--- SUPPLIED ENTRIES Enclosed Below ---

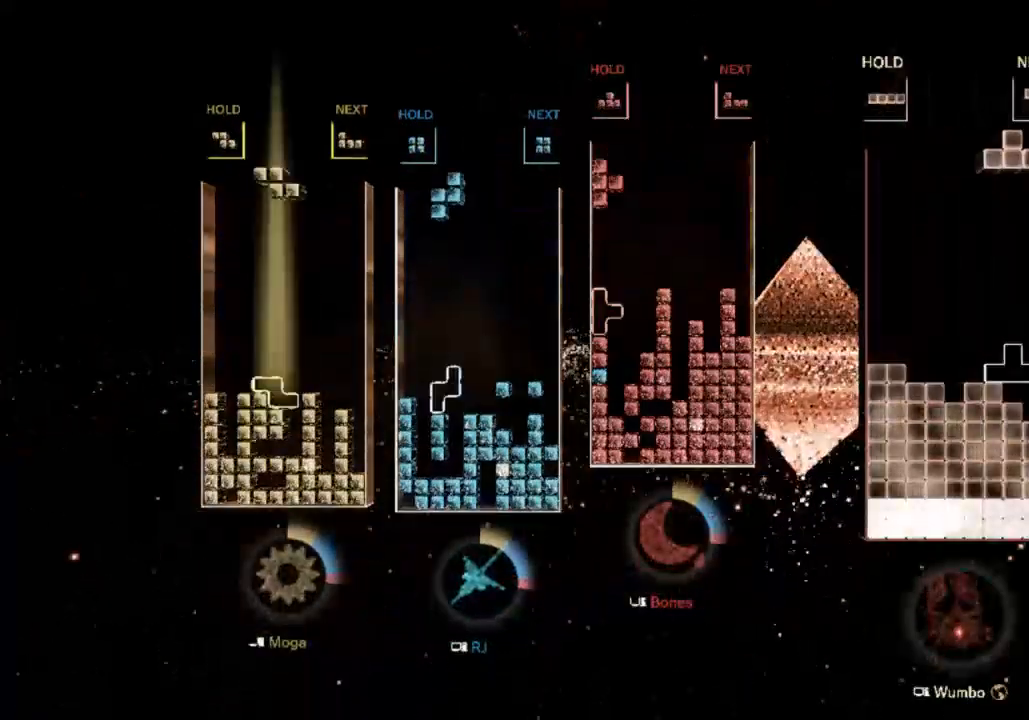
{"keys": ["down", "right"], "events": [[67, "right", "up"], [133, "a", "down"], [167, "down", "down"], [233, "a", "up"], [267, "down", "up"], [367, "s", "down"], [400, "down", "down"], [467, "right", "down"], [467, "s", "up"]]}
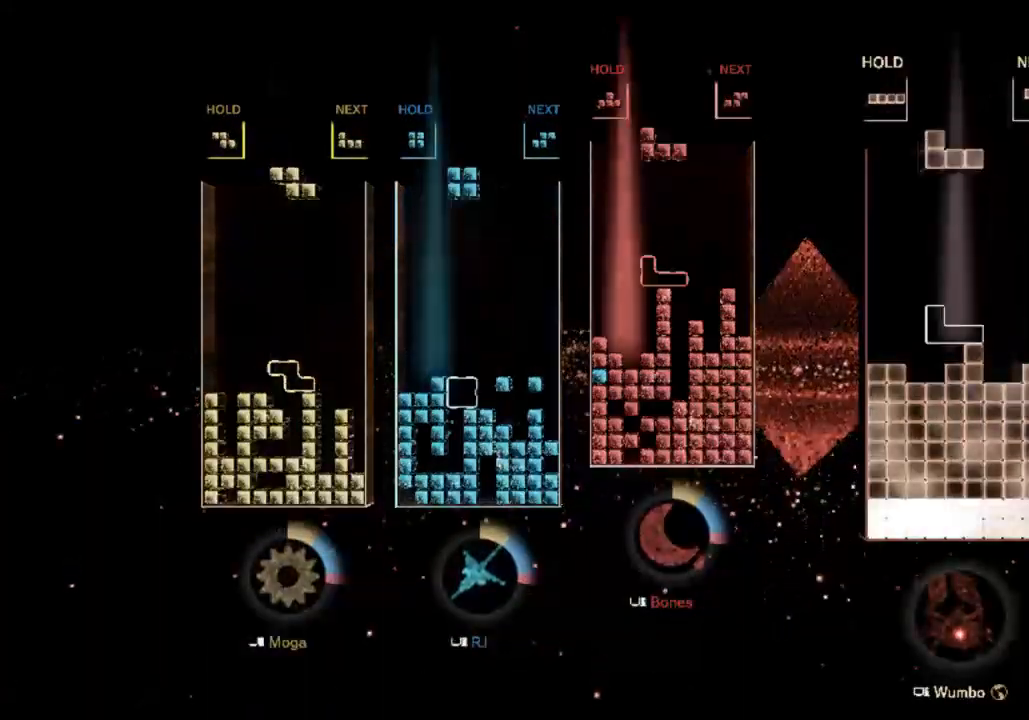
{"keys": [], "events": [[67, "d", "down"], [67, "down", "up"], [133, "d", "up"], [300, "s", "down"], [333, "down", "down"], [367, "s", "up"], [433, "right", "up"], [467, "down", "up"]]}
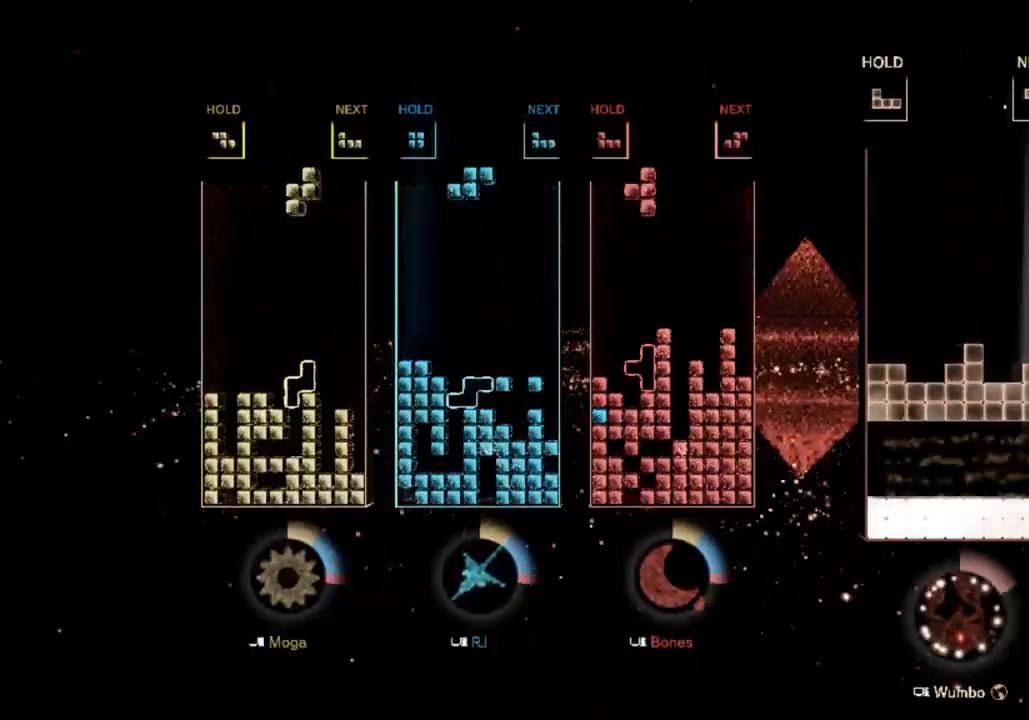
{"keys": ["a"], "events": [[400, "a", "down"]]}
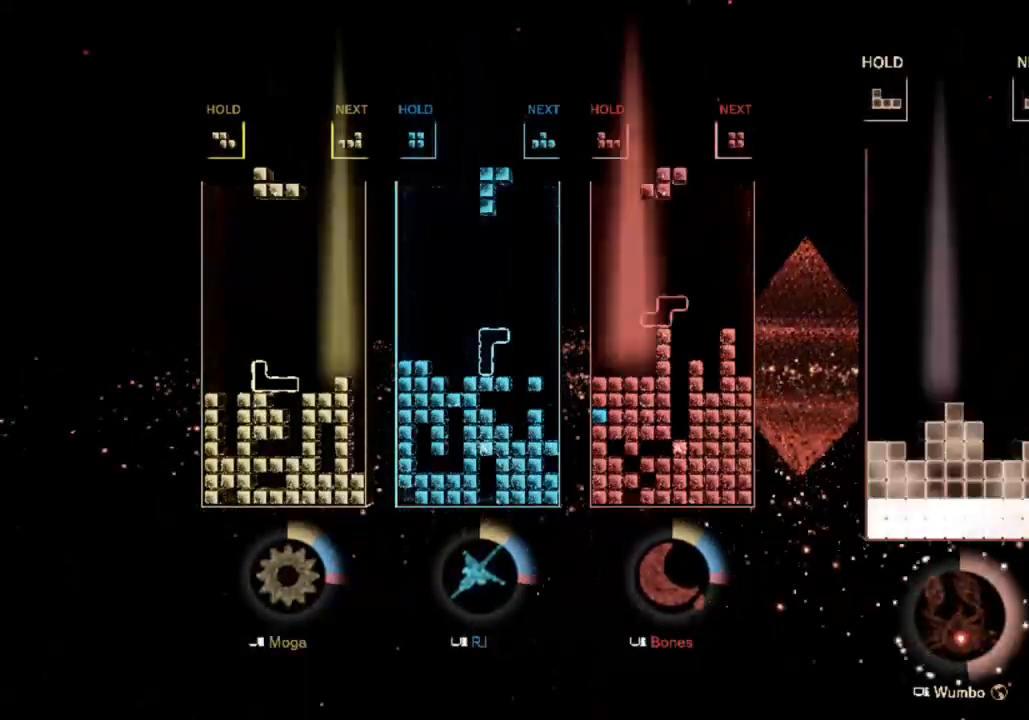
{"keys": ["down", "right"], "events": [[33, "a", "up"], [33, "down", "down"], [67, "left", "down"], [133, "d", "down"], [133, "down", "up"], [233, "s", "down"], [267, "d", "up"], [333, "s", "up"], [367, "s", "down"], [467, "down", "down"], [500, "left", "up"], [500, "right", "down"], [500, "s", "up"]]}
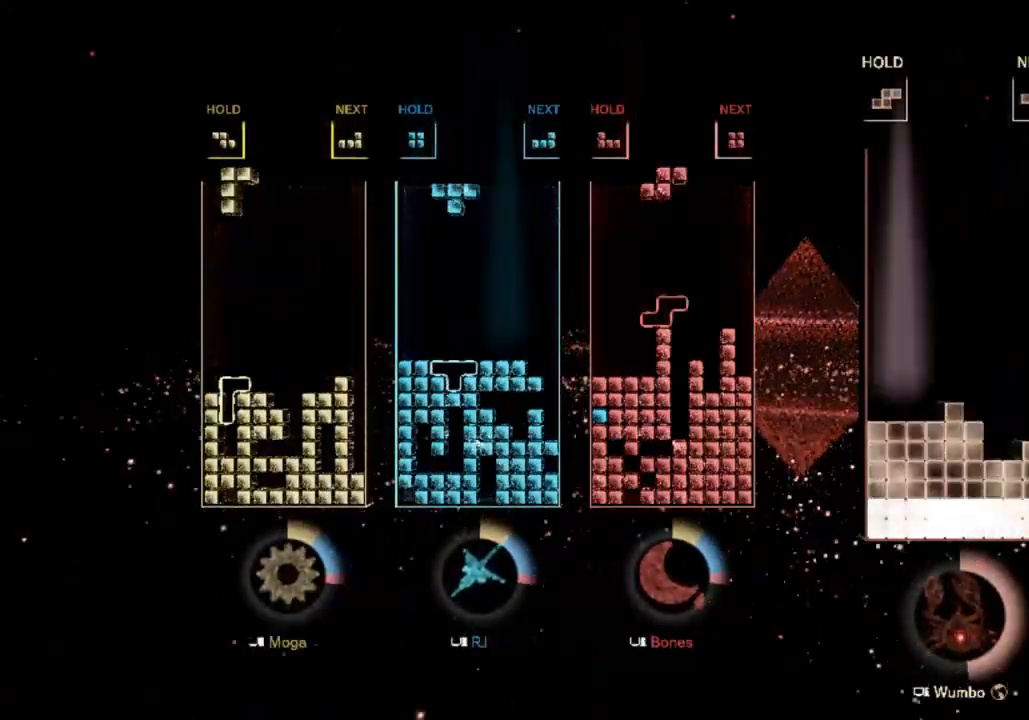
{"keys": ["down", "left", "right"], "events": [[100, "d", "down"], [100, "down", "up"], [300, "d", "up"], [367, "left", "down"], [367, "right", "up"], [467, "down", "down"], [467, "right", "down"]]}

--- End of Enclosed SUPPLIED ENTRIES ---

» **HOW TO COMPLETE THIS TASK**: Wherever a line in the data above holds "left", copy that line.

» **OUTPUT FOR THIS EXERCISE**:
{"keys": ["down", "right"], "events": [[33, "a", "up"], [33, "down", "down"], [67, "left", "down"], [133, "d", "down"], [133, "down", "up"], [233, "s", "down"], [267, "d", "up"], [333, "s", "up"], [367, "s", "down"], [467, "down", "down"], [500, "left", "up"], [500, "right", "down"], [500, "s", "up"]]}
{"keys": ["down", "left", "right"], "events": [[100, "d", "down"], [100, "down", "up"], [300, "d", "up"], [367, "left", "down"], [367, "right", "up"], [467, "down", "down"], [467, "right", "down"]]}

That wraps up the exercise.